I do not believe that most Americans oppose the police or would like to abolish ICE. Most Americans would like to see a reasonable solution to DACA but also would like to have good border security and illegal immigration stopped.
In the American community, we believe in many of the same core values. We believe in Freedom, equal opportunity, freedom of speech, and freedom of religion. We believe in public education. Most Americans support the military and the police. We believe in a strong defense, although we often disagree on how best to achieve that.
My new liberal friend expressed his concern for the growing wage gap. Successful in his career and wealthy, he seemed to indicate that he believed in redistribution of wealth in order for those at the bottom of our society to rise out of poverty.
While concerned about wages in general, redistribution is a concept with which I would politely disagree. It is a nice thought, but the entitlement mentality is, in my opinion, dangerous to promote. It promotes a concept that there is no reason to work. Instead of raising those at the bottom of society, it brings down those in the middle.

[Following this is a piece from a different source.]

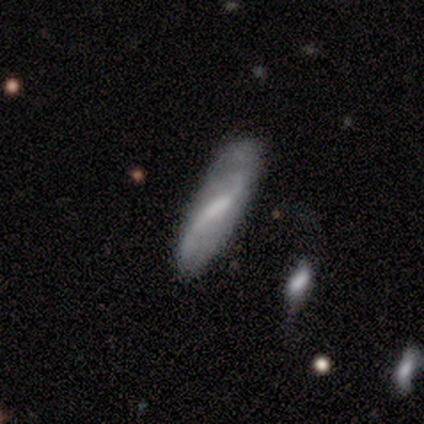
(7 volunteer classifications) This is likely a featured or disk galaxy (71%). It is clearly not viewed edge-on (80%). Bar: possibly weak (50%). Spiral arm pattern: clearly yes (100%). Spiral arm count: clearly 2 (100%). Spiral winding: likely loose (75%). Central bulge: possibly small (50%). Merging: likely none (67%).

As a community, we need to work to bring higher paying jobs to our area. Is there a problem with affordable housing or is the problem that there are too few high paying jobs? Attracting high-tech jobs could be a solution.

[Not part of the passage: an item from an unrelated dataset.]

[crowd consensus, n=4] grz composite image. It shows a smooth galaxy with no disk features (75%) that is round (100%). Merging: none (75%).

My liberal friend expressed a concern regarding artificial intelligence, which I had not considered. He points out that with artificial intelligence robots will replace humans in many jobs. For many years industrial robots have replaced workers on manufacturing assembly lines.

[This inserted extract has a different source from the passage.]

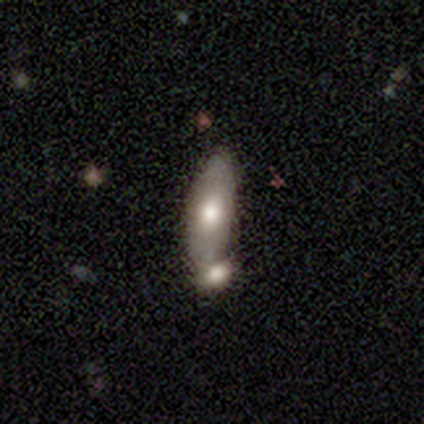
Smooth or featured? smooth (70%)
How rounded? in between (85%)
Merging? merger (74%)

As a community, what can be done to prepare for the increasing use of A.I.? Education must be a priority. We should increase technical education and insist that teachers be paid more. We should reduce administrative costs and capital expenditures in order for teachers to be paid better.
Our community is diverse but it is strong, friendly and resilient. The new pastor will be well received.
Roland McLean is a Carbondale-area resident, University of Colorado graduate, Navy veteran and retiree after more than 30 years in international construction. His column normally appears on the fourth Thursday of each month. Reach him at email@example.com.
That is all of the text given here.